In diesem Band versammle ich Essays aus Medien eines breiten politischen Spektrums: von sozialistisch bis erzkonservativ, von regierungsfreundlich bis unerbittlich regierungskritisch. Am Ende jedes der fünf thematischen Kapitel stehen einige kurze Denk-Zettel, die man sich im Dialog mit den längeren Stücken vorstellen kann.

Alle Texte laden dazu ein, den Zeitgeist, den eigenen Geist und ihr Zusammenspiel näher zu erkunden – um sich die Freiheit zu erringen, auch einmal nicht dabei zu sein.

Berlin und Boltenhagen im Frühjahr 2025

Inhaltsverzeichnis

1 – Arbeiten

Das Rätsel unserer Normalität

Philosophen: Vordenker oder Hofnarren?

„Work-Life Balance“ – Zeitgeistiger Unfug oder Schlüsseldiskussion?

Lebensgeschichte, erster Teil

Wer Mut machen muss, hat das Fürchten schon gelehrt

Was ist Führung?
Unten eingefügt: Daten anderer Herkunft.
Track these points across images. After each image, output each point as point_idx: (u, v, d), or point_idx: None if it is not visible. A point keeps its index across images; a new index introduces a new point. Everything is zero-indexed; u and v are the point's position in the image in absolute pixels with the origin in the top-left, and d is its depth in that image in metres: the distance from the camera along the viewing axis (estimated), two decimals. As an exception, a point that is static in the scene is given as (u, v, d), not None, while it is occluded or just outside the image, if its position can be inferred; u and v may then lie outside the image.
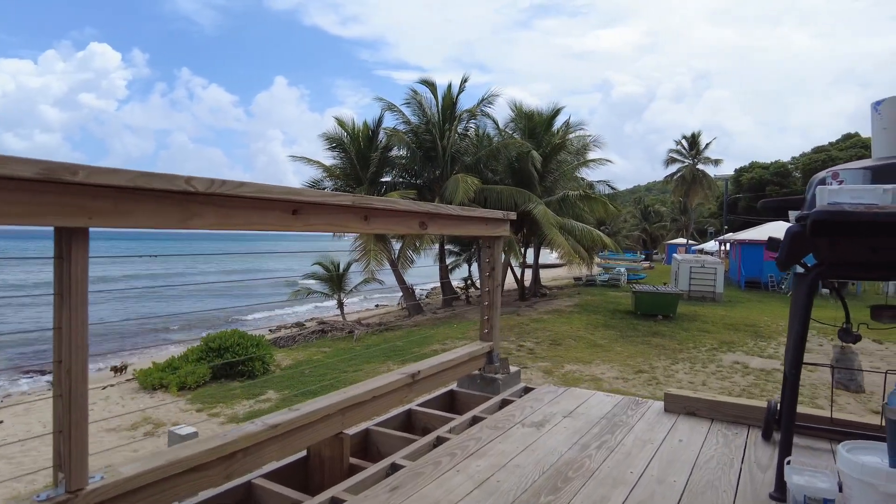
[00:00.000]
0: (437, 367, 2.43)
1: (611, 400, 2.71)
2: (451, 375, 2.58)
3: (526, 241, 22.54)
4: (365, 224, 1.97)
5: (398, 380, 2.21)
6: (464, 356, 2.66)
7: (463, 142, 19.94)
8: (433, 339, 14.54)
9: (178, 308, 29.60)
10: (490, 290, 2.93)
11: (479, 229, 2.60)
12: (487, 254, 2.93)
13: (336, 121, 19.07)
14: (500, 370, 2.88)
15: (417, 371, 2.32)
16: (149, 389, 11.55)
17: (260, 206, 1.59)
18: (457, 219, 2.41)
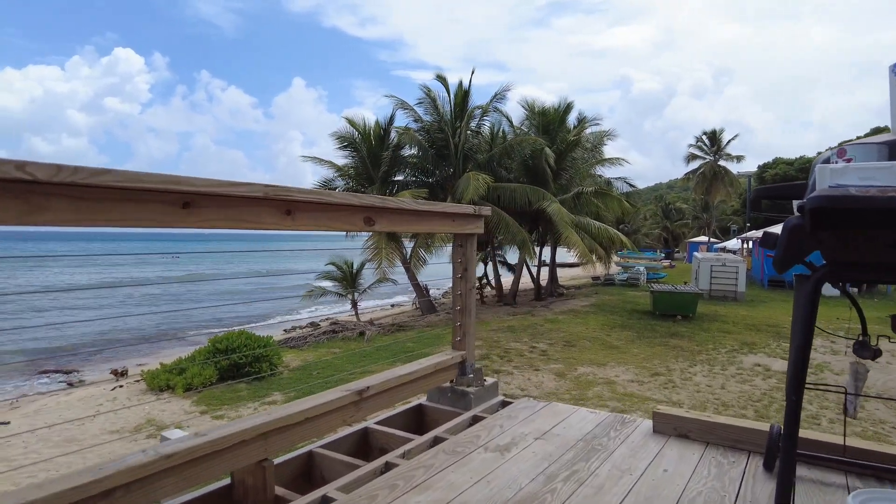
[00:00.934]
0: (392, 382, 2.15)
1: (594, 418, 2.40)
2: (413, 390, 2.30)
3: (541, 240, 22.14)
4: (287, 219, 1.69)
5: (340, 398, 1.93)
6: (428, 368, 2.37)
7: (475, 139, 19.62)
8: (444, 339, 14.26)
9: (196, 310, 29.78)
10: (462, 294, 2.63)
11: (443, 226, 2.32)
12: (459, 253, 2.64)
13: (347, 120, 18.91)
14: (473, 382, 2.59)
15: (366, 387, 2.04)
16: (156, 391, 11.47)
17: (135, 199, 1.32)
18: (412, 214, 2.13)
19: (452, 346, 2.70)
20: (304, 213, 1.74)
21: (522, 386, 9.79)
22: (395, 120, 18.92)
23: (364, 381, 2.09)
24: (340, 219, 1.84)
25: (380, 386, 2.08)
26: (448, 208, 2.35)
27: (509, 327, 15.23)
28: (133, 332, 23.37)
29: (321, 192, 1.73)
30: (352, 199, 1.83)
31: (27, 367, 16.49)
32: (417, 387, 2.31)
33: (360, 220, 1.91)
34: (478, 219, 2.53)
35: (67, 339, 22.13)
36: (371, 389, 2.05)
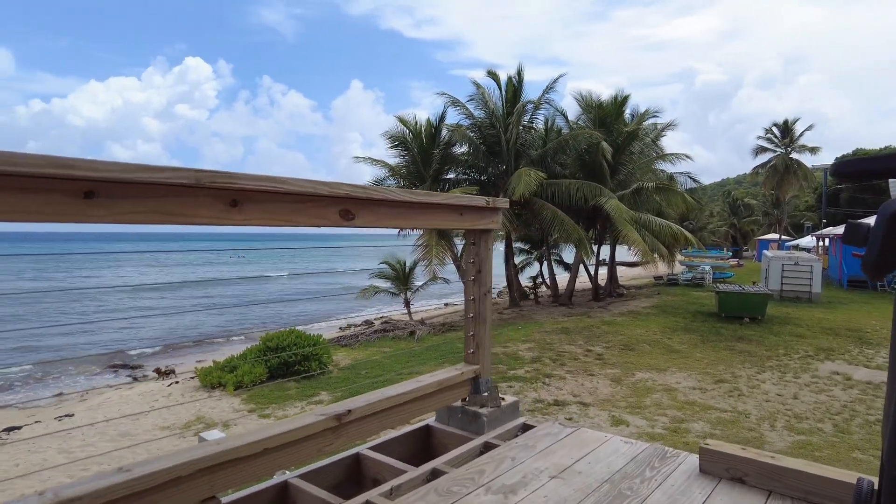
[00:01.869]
0: (382, 405, 1.83)
1: (628, 450, 1.99)
2: (410, 412, 1.97)
3: (599, 238, 21.34)
4: (233, 213, 1.39)
5: (311, 424, 1.63)
6: (429, 386, 2.03)
7: (528, 135, 19.06)
8: (495, 340, 13.87)
9: (259, 309, 30.61)
10: (476, 299, 2.28)
11: (447, 221, 1.97)
12: (472, 252, 2.28)
13: (398, 119, 18.78)
14: (488, 402, 2.23)
15: (346, 411, 1.73)
16: (208, 388, 11.65)
17: (13, 187, 1.05)
18: (405, 206, 1.79)
19: (465, 359, 2.36)
20: (256, 205, 1.44)
21: (575, 392, 9.29)
22: (446, 117, 18.66)
23: (346, 402, 1.78)
24: (306, 211, 1.53)
25: (365, 409, 1.77)
26: (453, 200, 2.00)
27: (564, 329, 14.67)
28: (197, 329, 24.20)
29: (278, 178, 1.43)
30: (320, 187, 1.51)
31: (100, 361, 17.30)
32: (416, 409, 1.98)
33: (334, 214, 1.60)
34: (492, 212, 2.17)
35: (138, 335, 23.15)
36: (354, 413, 1.73)
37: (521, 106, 18.01)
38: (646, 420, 7.69)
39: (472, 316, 2.29)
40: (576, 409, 8.38)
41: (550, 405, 8.61)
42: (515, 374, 10.35)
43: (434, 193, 1.88)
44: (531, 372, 10.56)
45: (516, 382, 9.82)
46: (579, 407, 8.47)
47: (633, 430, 7.24)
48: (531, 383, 9.80)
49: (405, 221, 1.80)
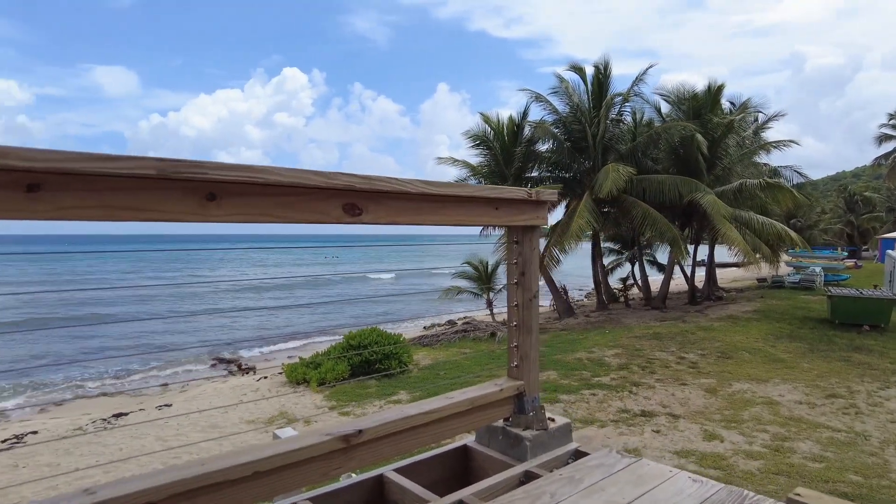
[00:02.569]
0: (400, 424, 1.60)
1: (697, 491, 1.62)
2: (437, 434, 1.74)
3: (696, 237, 20.04)
4: (211, 207, 1.22)
5: (316, 445, 1.44)
6: (461, 405, 1.78)
7: (616, 129, 18.19)
8: (579, 345, 13.34)
9: (349, 307, 31.54)
10: (520, 305, 2.01)
11: (479, 216, 1.71)
12: (514, 252, 2.01)
13: (481, 117, 18.54)
14: (533, 423, 1.95)
15: (357, 431, 1.52)
16: (293, 383, 12.01)
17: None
18: (425, 200, 1.55)
19: (508, 372, 2.09)
20: (238, 199, 1.26)
21: (665, 402, 8.66)
22: (529, 113, 18.22)
23: (357, 421, 1.58)
24: (298, 206, 1.34)
25: (379, 430, 1.55)
26: (485, 192, 1.74)
27: (655, 334, 13.85)
28: (291, 327, 25.27)
29: (259, 167, 1.24)
30: (313, 177, 1.32)
31: (202, 356, 18.47)
32: (443, 430, 1.75)
33: (335, 209, 1.40)
34: (535, 206, 1.89)
35: (237, 332, 24.54)
36: (365, 434, 1.53)
37: (609, 99, 17.22)
38: (743, 436, 6.99)
39: (515, 324, 2.02)
40: (664, 420, 7.79)
41: (636, 416, 8.06)
42: (600, 382, 9.83)
43: (461, 184, 1.64)
44: (617, 380, 10.00)
45: (600, 390, 9.31)
46: (668, 419, 7.86)
47: (728, 447, 6.60)
48: (616, 392, 9.26)
49: (426, 217, 1.57)
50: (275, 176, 1.30)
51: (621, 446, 6.85)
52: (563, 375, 10.46)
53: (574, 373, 10.61)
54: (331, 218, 1.41)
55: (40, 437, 9.64)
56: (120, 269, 55.57)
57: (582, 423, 7.78)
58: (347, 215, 1.44)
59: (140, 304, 29.69)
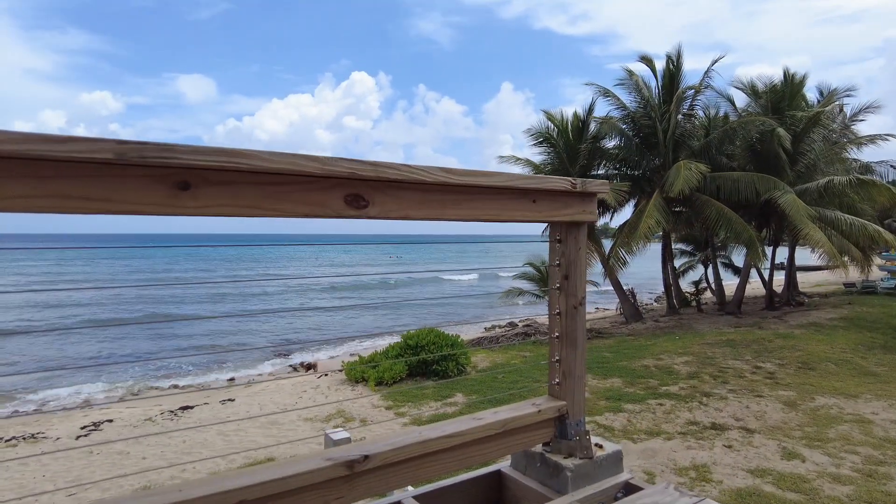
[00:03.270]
0: (414, 450, 1.38)
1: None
2: (459, 460, 1.50)
3: (775, 238, 18.78)
4: (184, 198, 1.05)
5: (314, 471, 1.24)
6: (490, 426, 1.54)
7: (688, 124, 17.27)
8: (647, 351, 12.72)
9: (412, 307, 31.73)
10: (563, 314, 1.75)
11: (509, 210, 1.46)
12: (557, 253, 1.75)
13: (545, 114, 18.09)
14: (577, 451, 1.69)
15: (363, 457, 1.31)
16: (352, 382, 12.07)
17: None
18: (444, 191, 1.32)
19: (549, 391, 1.83)
20: (216, 188, 1.08)
21: (738, 415, 8.05)
22: (594, 109, 17.59)
23: (364, 445, 1.37)
24: (291, 196, 1.14)
25: (389, 455, 1.34)
26: (520, 181, 1.48)
27: (729, 341, 13.03)
28: (352, 326, 25.65)
29: (241, 151, 1.06)
30: (308, 163, 1.12)
31: (269, 352, 19.02)
32: (466, 456, 1.51)
33: (336, 200, 1.20)
34: (581, 199, 1.62)
35: (303, 330, 25.16)
36: (372, 460, 1.32)
37: (680, 92, 16.38)
38: (829, 457, 6.35)
39: (557, 336, 1.77)
40: (737, 435, 7.21)
41: (706, 429, 7.52)
42: (667, 391, 9.29)
43: (490, 173, 1.40)
44: (686, 389, 9.42)
45: (667, 400, 8.78)
46: (742, 433, 7.28)
47: (811, 468, 5.99)
48: (685, 402, 8.70)
49: (447, 211, 1.34)
50: (262, 161, 1.11)
51: (689, 462, 6.38)
52: (628, 383, 9.97)
53: (640, 381, 10.10)
54: (331, 211, 1.22)
55: (114, 425, 10.10)
56: (196, 268, 58.39)
57: (647, 435, 7.33)
58: (350, 208, 1.24)
59: (212, 303, 30.97)
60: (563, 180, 1.59)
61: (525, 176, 1.54)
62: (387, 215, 1.29)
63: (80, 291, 38.53)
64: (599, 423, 7.90)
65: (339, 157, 1.19)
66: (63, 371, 16.36)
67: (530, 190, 1.54)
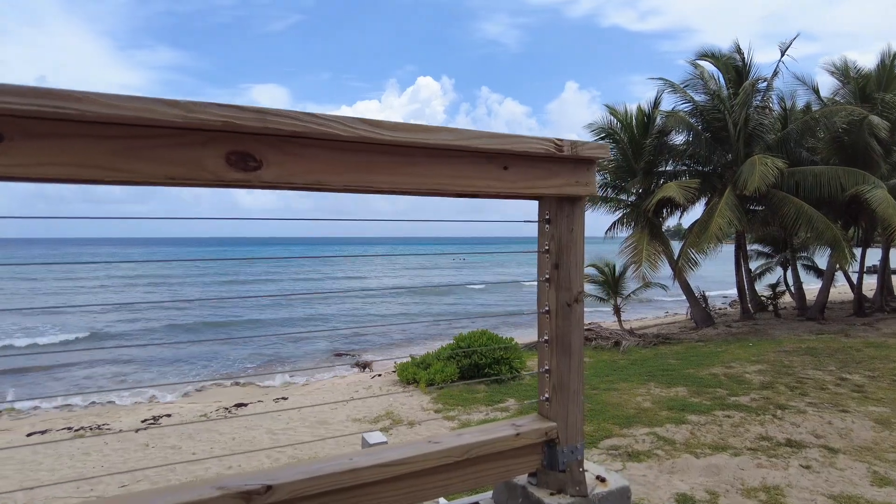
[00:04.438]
0: (336, 480, 1.06)
1: None
2: (399, 496, 1.17)
3: (865, 238, 17.19)
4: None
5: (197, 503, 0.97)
6: (449, 452, 1.21)
7: (762, 116, 16.04)
8: (716, 359, 11.87)
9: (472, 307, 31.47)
10: (552, 312, 1.39)
11: (466, 178, 1.10)
12: (546, 236, 1.40)
13: (607, 109, 17.33)
14: (568, 486, 1.32)
15: (264, 487, 1.01)
16: (403, 383, 11.91)
17: None
18: (377, 150, 1.01)
19: (539, 408, 1.48)
20: (39, 144, 0.82)
21: (819, 432, 7.24)
22: (660, 103, 16.68)
23: (268, 472, 1.07)
24: (153, 155, 0.86)
25: (299, 487, 1.03)
26: (482, 141, 1.12)
27: (809, 349, 11.97)
28: (411, 328, 25.65)
29: (76, 94, 0.79)
30: (167, 109, 0.83)
31: (328, 353, 19.29)
32: (422, 489, 1.18)
33: (213, 160, 0.91)
34: (573, 166, 1.24)
35: (361, 331, 25.40)
36: (277, 492, 1.02)
37: (751, 83, 15.24)
38: (931, 485, 5.54)
39: (546, 340, 1.41)
40: (817, 454, 6.46)
41: (780, 445, 6.80)
42: (737, 402, 8.54)
43: (434, 127, 1.05)
44: (759, 400, 8.62)
45: (736, 412, 8.06)
46: (823, 452, 6.52)
47: (907, 498, 5.23)
48: (757, 414, 7.95)
49: (377, 177, 1.01)
50: (100, 107, 0.84)
51: (758, 482, 5.75)
52: (693, 393, 9.28)
53: (707, 390, 9.38)
54: (208, 174, 0.93)
55: (171, 420, 10.38)
56: (267, 272, 60.53)
57: (711, 450, 6.70)
58: (235, 170, 0.95)
59: (280, 307, 31.78)
60: (545, 141, 1.23)
61: (488, 133, 1.19)
62: (289, 180, 0.99)
63: (155, 292, 40.73)
64: (659, 434, 7.33)
65: (210, 103, 0.90)
66: (138, 366, 17.17)
67: (499, 153, 1.20)
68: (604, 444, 7.10)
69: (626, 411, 8.42)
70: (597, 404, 8.95)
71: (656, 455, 6.62)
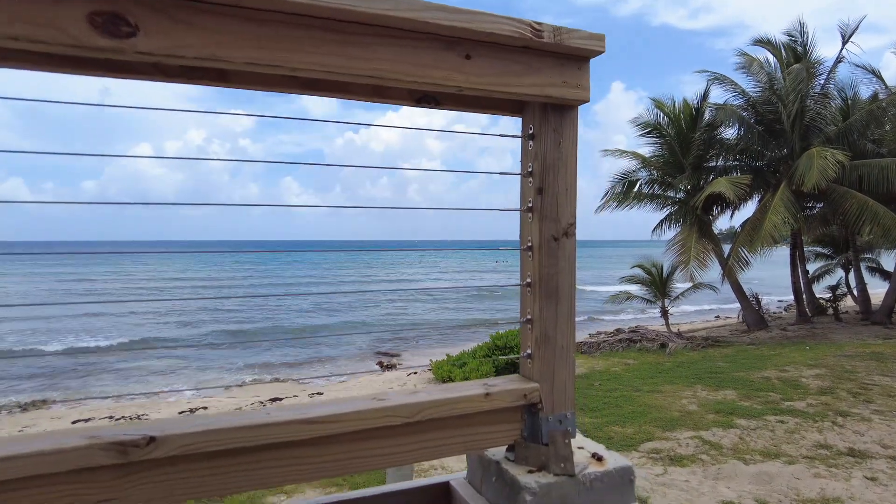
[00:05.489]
0: (246, 437, 0.84)
1: None
2: (343, 460, 0.94)
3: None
4: None
5: (65, 452, 0.74)
6: (395, 411, 0.96)
7: (821, 107, 15.06)
8: (769, 362, 11.17)
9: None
10: (535, 248, 1.13)
11: (420, 67, 0.87)
12: (529, 154, 1.13)
13: (653, 102, 16.68)
14: (550, 462, 1.05)
15: (147, 439, 0.79)
16: (438, 381, 11.70)
17: None
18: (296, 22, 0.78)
19: (520, 367, 1.22)
20: None
21: (886, 441, 6.63)
22: (709, 96, 15.94)
23: (154, 423, 0.85)
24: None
25: (190, 442, 0.80)
26: (429, 15, 0.84)
27: (874, 354, 11.14)
28: (451, 325, 25.45)
29: None
30: None
31: (367, 349, 19.30)
32: (360, 455, 0.94)
33: (75, 22, 0.71)
34: (560, 62, 0.97)
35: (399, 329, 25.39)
36: (161, 447, 0.79)
37: (810, 71, 14.35)
38: None
39: (528, 283, 1.15)
40: (884, 465, 5.89)
41: (841, 454, 6.24)
42: (791, 407, 7.94)
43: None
44: (816, 406, 8.00)
45: (791, 417, 7.48)
46: (891, 464, 5.94)
47: None
48: (814, 421, 7.36)
49: (296, 56, 0.79)
50: None
51: (816, 492, 5.26)
52: (743, 396, 8.71)
53: (758, 394, 8.78)
54: (65, 37, 0.72)
55: (206, 412, 10.46)
56: (308, 275, 61.50)
57: (762, 456, 6.21)
58: (101, 35, 0.74)
59: (320, 311, 32.09)
60: (517, 22, 0.97)
61: (439, 5, 0.92)
62: (174, 53, 0.77)
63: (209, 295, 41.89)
64: (705, 438, 6.87)
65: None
66: (185, 363, 17.57)
67: (458, 37, 0.95)
68: (644, 447, 6.69)
69: (669, 414, 7.95)
70: (638, 406, 8.50)
71: (701, 460, 6.18)
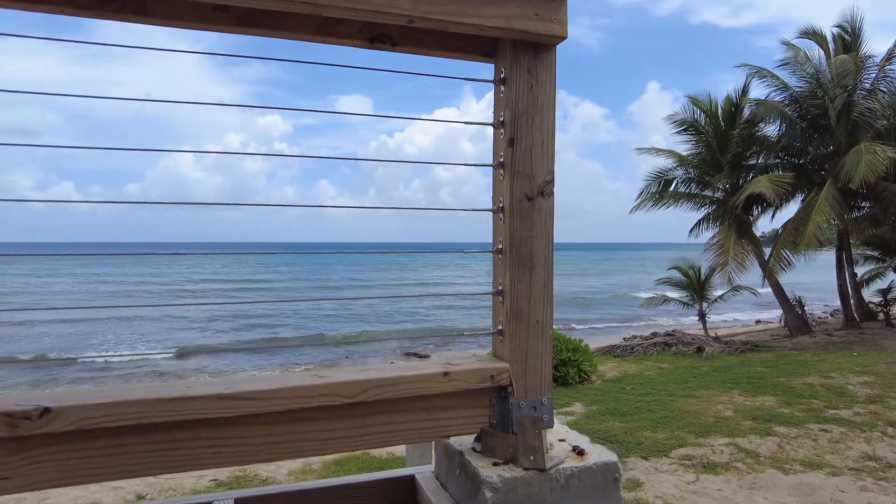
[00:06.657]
0: (151, 412, 0.73)
1: None
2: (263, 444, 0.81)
3: None
4: None
5: None
6: (336, 390, 0.83)
7: (870, 101, 14.32)
8: (812, 368, 10.66)
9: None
10: (507, 210, 0.97)
11: None
12: (501, 102, 0.98)
13: (689, 99, 16.19)
14: (520, 454, 0.90)
15: (40, 409, 0.68)
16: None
17: None
18: None
19: (493, 346, 1.07)
20: None
21: (939, 454, 6.18)
22: (748, 91, 15.36)
23: (50, 394, 0.73)
24: None
25: (98, 415, 0.68)
26: None
27: (928, 361, 10.50)
28: (478, 326, 25.30)
29: None
30: None
31: (397, 348, 19.37)
32: (287, 439, 0.81)
33: None
34: None
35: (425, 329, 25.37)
36: (59, 419, 0.67)
37: (859, 62, 13.68)
38: None
39: (499, 249, 1.00)
40: (938, 480, 5.48)
41: (891, 467, 5.85)
42: (836, 416, 7.51)
43: None
44: (864, 415, 7.55)
45: (836, 426, 7.07)
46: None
47: None
48: (861, 430, 6.93)
49: None
50: None
51: (862, 507, 4.91)
52: (783, 403, 8.30)
53: (800, 401, 8.36)
54: None
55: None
56: (348, 276, 62.10)
57: (803, 467, 5.87)
58: None
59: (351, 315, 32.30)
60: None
61: None
62: None
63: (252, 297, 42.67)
64: (741, 446, 6.54)
65: None
66: (220, 363, 17.90)
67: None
68: (676, 453, 6.40)
69: (703, 419, 7.62)
70: (671, 411, 8.19)
71: (736, 468, 5.86)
Oder: Mit Kuhn um die Kurve

Denk-Zettel – Gruppe 1

2 – Herrschen

Was ist „politische Korrektheit“?

Die Fakten und ihre „Checker“

Die Abschaffung des Anderen

Wie funktioniert Digitaltechnik?

Die Sprache „gerecht“ machen?

In der Notstandshypnose

Die wichtigsten Soldaten

Denk-Zettel – Gruppe 2

3 – Demokratie?

Demokratie als Elitenverschwörung?

Spaltung lebt vom Mitmachen

Aufkündigung der Republik

Was ist und was soll eine „Brandmauer“?

Verbrecher, Komplizen und Dulder

War „Nie wieder!“ schon gestern?

Der stets untote Totalitarismus

Alle wissen es

Denk-Zettel – Gruppe 3

4 – Lachen?

Dein Leben als Milliardär

Im Reich des Kaisers ohne Kleider

„Dir ist Schutz befohlen!“

Gespräch im Sumpf, oder: Wie ich meine Meldestelle bekam

Azteken – alt und neu

Denk-Zettel – Gruppe 4

5 – Philosophieren

Philosophieren ist das Handwerk des Lebens

Von Kunstwerken und Werkzeugen

Hat wirklich jeder seine eigene Wirklichkeit?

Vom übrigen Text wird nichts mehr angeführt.